About this task:
Beginning with the first line of the items and running through the line with "What is the highest", express those lines as a JSON list of strings, one string per line, leaving out blank lines.

Dataset entries:

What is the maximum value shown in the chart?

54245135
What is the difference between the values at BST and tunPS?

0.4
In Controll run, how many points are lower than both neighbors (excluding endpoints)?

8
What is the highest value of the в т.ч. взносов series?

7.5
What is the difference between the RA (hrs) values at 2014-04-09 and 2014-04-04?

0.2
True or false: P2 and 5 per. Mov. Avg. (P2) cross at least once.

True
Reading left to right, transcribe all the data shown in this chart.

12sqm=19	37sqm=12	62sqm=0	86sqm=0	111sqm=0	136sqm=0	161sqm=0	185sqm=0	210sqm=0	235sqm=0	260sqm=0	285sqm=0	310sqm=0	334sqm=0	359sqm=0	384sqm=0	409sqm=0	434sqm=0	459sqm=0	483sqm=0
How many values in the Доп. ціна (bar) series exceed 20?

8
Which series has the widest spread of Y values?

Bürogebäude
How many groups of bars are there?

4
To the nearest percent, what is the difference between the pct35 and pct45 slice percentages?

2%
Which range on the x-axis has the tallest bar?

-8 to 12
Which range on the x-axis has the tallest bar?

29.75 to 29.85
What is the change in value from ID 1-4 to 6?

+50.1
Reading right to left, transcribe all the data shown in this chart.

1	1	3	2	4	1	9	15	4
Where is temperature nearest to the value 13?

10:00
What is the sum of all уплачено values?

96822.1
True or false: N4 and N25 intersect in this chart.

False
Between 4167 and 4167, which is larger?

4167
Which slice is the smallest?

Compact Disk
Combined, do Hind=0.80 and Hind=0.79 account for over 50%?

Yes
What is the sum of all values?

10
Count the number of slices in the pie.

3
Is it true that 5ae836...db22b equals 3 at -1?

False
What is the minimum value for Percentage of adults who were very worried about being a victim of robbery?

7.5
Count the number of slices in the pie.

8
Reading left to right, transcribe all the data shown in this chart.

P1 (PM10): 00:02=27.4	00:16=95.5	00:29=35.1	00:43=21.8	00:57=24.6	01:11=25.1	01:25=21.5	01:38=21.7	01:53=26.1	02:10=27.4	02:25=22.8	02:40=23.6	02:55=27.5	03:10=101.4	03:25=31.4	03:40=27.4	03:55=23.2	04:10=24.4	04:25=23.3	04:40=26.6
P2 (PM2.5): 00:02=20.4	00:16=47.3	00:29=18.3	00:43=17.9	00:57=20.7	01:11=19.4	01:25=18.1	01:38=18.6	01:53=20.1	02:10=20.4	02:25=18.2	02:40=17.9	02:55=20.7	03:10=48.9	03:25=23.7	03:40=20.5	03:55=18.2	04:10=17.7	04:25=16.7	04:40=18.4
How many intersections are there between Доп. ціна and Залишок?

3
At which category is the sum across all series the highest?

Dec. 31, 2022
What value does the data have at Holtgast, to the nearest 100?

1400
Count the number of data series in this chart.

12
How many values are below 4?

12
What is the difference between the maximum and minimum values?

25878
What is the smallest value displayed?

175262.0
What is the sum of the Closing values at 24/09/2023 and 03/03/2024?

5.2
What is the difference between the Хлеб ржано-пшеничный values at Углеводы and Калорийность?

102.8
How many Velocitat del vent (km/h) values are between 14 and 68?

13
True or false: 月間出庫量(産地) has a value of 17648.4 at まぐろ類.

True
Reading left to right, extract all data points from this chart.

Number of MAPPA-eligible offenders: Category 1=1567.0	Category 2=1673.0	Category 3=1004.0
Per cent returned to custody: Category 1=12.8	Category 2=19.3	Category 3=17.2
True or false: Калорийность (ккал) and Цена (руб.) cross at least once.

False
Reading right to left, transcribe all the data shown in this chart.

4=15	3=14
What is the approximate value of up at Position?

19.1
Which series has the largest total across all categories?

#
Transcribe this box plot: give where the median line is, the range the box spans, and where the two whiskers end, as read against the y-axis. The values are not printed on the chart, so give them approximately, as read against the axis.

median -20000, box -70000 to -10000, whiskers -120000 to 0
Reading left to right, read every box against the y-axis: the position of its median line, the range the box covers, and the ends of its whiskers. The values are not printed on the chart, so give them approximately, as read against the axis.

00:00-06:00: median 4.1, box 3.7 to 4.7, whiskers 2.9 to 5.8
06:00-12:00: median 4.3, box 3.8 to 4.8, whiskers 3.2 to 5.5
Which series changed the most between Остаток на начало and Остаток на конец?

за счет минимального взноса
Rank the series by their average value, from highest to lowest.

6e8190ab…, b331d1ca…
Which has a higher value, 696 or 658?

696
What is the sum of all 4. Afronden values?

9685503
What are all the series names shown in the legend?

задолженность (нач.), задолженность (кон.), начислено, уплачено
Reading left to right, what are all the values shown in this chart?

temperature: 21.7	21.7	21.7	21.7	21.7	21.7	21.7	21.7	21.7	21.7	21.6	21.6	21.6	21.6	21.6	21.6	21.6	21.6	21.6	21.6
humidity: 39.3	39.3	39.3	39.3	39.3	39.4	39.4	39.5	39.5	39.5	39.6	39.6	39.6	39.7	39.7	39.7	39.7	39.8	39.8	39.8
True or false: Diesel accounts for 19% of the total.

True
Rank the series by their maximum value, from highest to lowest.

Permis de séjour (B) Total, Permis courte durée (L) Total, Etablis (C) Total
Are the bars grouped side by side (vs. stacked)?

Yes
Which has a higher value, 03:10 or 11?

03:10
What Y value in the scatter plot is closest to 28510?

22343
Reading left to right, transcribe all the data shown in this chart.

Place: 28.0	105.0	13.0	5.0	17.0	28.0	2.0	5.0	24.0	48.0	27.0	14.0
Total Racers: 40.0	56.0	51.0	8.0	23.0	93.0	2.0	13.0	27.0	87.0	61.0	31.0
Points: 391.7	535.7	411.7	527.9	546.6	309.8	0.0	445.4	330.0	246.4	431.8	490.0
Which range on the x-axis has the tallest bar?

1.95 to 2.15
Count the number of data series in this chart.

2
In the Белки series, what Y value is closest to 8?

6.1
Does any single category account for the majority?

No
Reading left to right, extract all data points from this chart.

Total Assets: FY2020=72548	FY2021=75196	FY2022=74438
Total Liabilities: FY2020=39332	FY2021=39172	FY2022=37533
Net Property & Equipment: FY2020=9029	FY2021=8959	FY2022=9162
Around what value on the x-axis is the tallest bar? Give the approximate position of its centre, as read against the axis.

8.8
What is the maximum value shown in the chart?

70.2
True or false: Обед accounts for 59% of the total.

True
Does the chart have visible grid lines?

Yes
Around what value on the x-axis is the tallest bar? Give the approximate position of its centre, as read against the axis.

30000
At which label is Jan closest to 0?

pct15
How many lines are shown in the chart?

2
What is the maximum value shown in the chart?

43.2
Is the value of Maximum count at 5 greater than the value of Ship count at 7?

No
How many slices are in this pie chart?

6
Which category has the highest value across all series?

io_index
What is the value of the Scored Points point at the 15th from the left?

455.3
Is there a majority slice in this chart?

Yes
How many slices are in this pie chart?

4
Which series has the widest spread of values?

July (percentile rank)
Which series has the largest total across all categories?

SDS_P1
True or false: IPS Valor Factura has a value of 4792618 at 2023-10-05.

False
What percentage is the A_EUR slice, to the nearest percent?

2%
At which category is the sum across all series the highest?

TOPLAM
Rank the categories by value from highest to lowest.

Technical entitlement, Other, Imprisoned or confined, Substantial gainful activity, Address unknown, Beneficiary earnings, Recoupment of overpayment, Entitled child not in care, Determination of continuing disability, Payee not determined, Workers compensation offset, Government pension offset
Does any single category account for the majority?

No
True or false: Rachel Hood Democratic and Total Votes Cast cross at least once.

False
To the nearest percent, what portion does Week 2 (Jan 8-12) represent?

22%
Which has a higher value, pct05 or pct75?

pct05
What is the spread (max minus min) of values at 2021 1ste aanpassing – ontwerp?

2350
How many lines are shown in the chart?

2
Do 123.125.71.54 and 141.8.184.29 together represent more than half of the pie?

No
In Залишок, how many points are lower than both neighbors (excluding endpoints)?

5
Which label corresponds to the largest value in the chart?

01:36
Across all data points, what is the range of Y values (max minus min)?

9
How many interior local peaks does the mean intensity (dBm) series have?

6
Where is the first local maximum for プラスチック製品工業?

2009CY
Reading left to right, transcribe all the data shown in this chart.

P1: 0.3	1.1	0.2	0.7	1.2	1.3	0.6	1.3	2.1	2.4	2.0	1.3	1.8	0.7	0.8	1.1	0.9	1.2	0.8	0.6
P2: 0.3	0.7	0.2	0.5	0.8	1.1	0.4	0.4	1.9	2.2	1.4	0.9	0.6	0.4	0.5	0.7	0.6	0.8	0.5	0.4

Solution to this problem:
[
  "What is the maximum value shown in the chart?",
  "54245135",
  "What is the difference between the values at BST and tunPS?",
  "0.4",
  "In Controll run, how many points are lower than both neighbors (excluding endpoints)?",
  "8",
  "What is the highest value of the в т.ч. взносов series?"
]